A decisão foi do desembargador Borges Pereira. Ele entendeu que não há ilegalidade na decisão do juiz-corregedor. O pedido cautelar foi feito em Habeas Corpus e em um Mandado de Segurança. Depois da manifestação do Ministério Público, uma das câmaras criminais do Tribunal de Justiça vai julgar o mérito dos recursos.
A internação de Marcola em RDD foi imposta para atender pedido do então secretário da Administração Penitenciária Nagashi Furukawa, em maio, depois de ameaças feitas a autoridades do Estado. O isolamento provocou uma onda de rebeliões nas penitenciárias e de ataques a policiais e guardas civis metropolitanos.
Além do líder do PCC, a medida atingiu Marcelo Moreira Prado, o Exu, Eduardo Lapa dos Santos, o Lapa, Rogério Jeremias de Simone, o Gegê do Mangue e Luiz Henrique Fernandes, o LH.

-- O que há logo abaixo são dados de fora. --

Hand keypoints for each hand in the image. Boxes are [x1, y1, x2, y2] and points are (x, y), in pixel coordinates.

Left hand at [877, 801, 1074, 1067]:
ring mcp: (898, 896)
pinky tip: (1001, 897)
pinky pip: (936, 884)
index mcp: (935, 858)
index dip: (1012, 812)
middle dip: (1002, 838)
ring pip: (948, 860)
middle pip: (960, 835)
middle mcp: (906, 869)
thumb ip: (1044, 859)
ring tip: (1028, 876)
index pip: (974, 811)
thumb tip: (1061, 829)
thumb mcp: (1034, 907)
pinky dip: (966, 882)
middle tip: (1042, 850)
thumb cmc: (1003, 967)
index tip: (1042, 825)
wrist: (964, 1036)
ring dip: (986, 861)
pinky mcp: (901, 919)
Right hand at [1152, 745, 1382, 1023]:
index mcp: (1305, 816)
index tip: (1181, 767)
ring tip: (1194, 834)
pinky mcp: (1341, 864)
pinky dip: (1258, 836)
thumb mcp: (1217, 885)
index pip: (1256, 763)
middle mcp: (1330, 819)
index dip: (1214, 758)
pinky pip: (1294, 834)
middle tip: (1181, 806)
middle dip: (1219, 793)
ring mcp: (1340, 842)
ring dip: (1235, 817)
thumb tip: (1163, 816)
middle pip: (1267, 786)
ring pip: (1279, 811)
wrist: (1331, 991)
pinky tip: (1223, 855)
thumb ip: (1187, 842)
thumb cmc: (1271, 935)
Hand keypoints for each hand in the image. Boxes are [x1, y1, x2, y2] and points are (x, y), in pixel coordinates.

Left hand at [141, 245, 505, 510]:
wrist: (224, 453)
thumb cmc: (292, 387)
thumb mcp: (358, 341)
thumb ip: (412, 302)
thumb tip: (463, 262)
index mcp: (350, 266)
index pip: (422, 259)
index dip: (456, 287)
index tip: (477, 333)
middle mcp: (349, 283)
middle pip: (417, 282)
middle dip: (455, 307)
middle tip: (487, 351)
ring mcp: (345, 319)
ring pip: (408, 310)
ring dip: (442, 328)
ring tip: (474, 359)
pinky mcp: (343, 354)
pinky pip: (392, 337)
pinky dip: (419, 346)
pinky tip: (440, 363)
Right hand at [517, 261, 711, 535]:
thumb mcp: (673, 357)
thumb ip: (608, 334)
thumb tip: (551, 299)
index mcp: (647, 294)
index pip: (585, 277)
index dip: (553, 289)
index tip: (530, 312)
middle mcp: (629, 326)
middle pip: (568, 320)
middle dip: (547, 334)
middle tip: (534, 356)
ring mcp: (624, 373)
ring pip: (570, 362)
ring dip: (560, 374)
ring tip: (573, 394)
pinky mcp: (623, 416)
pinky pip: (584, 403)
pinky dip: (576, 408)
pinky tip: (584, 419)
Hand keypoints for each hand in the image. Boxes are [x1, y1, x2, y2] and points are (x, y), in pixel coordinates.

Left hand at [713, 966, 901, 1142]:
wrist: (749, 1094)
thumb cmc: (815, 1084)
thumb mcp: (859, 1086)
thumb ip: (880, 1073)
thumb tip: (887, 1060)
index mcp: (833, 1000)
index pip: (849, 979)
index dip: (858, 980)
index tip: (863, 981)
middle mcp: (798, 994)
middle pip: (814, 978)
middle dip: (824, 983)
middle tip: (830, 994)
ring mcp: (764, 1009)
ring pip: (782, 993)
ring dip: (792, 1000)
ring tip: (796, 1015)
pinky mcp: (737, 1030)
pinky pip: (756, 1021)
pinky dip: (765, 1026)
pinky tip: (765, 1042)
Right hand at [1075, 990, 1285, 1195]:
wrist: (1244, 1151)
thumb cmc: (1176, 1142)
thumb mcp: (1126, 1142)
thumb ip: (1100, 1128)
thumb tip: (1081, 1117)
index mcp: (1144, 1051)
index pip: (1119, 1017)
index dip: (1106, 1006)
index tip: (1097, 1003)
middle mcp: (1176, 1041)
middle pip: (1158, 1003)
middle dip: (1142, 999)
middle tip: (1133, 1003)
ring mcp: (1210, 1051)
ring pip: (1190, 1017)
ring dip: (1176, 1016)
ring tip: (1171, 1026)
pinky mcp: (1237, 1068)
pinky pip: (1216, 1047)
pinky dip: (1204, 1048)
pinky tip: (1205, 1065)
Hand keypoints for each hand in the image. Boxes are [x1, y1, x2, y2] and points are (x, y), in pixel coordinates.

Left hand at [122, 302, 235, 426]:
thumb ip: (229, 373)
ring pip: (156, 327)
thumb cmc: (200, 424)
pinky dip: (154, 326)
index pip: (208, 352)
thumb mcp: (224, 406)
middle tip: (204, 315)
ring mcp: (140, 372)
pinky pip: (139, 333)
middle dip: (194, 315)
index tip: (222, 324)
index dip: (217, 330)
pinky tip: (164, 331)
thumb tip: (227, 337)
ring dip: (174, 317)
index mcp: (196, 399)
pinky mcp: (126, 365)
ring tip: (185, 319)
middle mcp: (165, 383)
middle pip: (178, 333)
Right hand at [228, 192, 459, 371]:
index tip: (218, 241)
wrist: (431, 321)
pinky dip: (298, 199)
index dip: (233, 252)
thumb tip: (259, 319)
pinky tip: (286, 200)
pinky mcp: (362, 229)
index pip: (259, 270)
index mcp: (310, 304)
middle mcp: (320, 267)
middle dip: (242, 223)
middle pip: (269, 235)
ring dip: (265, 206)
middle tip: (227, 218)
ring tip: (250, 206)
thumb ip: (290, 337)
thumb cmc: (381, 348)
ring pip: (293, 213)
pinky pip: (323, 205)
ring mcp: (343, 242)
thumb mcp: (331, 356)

Na época, o juiz-corregedor entendeu que fora do regime especial Marcola poderia continuar as represálias e atrapalhar as investigações sobre os ataques criminosos ocorridos naquele mês.
Marcola é apontado como o mandante da série de 251 ataques a forças de segurança e de 80 rebeliões de presos que atingiu diversos pontos de São Paulo em maio.